**TESTO ESTRATTO**
....

Papa a CL: Portate nel mondo la verità, la bellezza e la pace di Gesù
Centomila in festa a Piazza San Pietro con Benedetto XVI per i 25 anni del riconoscimento pontificio della Fraternità di Comnione e Liberazione. Il ricordo di don Giussani, “per suo tramite, nelle parole del Papa, è stata riscoperta la bellezza di essere cristiani”.
Città del Vaticano (AsiaNews) – “Andate in tutto il mondo a portare la verità,  la bellezza e la pace che si incontrano in Cristo Redentore”: il “mandato” che Giovanni Paolo II rivolse a Comunione e Liberazione per i 30 anni della sua fondazione è stato rinnovato, oggi, in Piazza San Pietro, da Benedetto XVI e rievocato dall’attuale presidente della Fraternità di CL, don Julian Carron. Ad ascoltarli, forse 100mila persone che hanno riempito di entusiasmo, ombrelli e fazzoletti multicolori piazza San Pietro, la confinante Piazza Pio XII e l’inizio di via della Conciliazione per la celebrazione dei 25 anni del riconoscimento vaticano della Fraternità. Tra loro, per lunghi minuti, è passato, con la camionetta, Benedetto XVI, protetto da un grande ombrello bianco.

....

**DATI FORNITI**
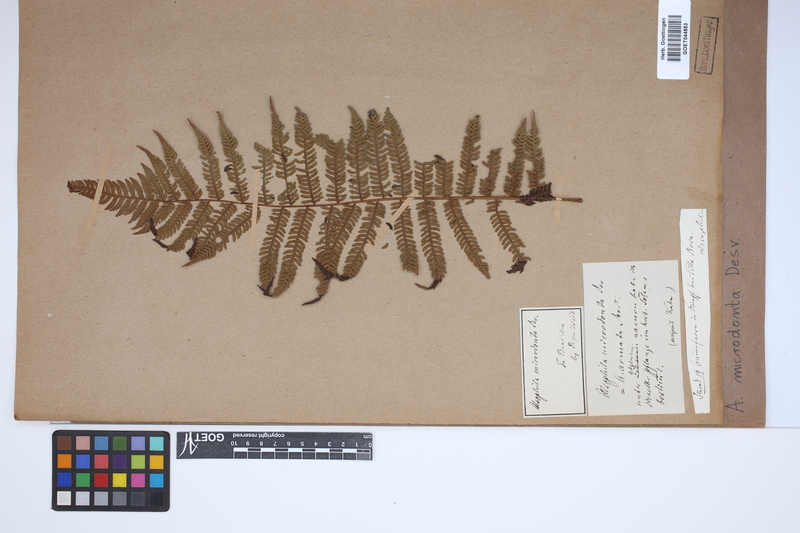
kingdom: Plantae
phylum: Tracheophyta
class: Polypodiopsida
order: Cyatheales
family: Cyatheaceae
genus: Cyathea
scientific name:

....

**ESERCIZIO 1**
Traduci in inglese questa frase del testo estratto: «Tra loro, per lunghi minuti, è passato, con la camionetta, Benedetto XVI, protetto da un grande ombrello bianco.»
**ESERCIZIO 2**
Secondo il testo estratto, chi è l'attuale presidente della Fraternità di CL? Rispondi per favore con il nome.

**SOLUZIONE 1**
Among them, for long minutes, Benedict XVI passed by in the jeep, protected by a large white umbrella.

**SOLUZIONE 2**
Don Julian Carron.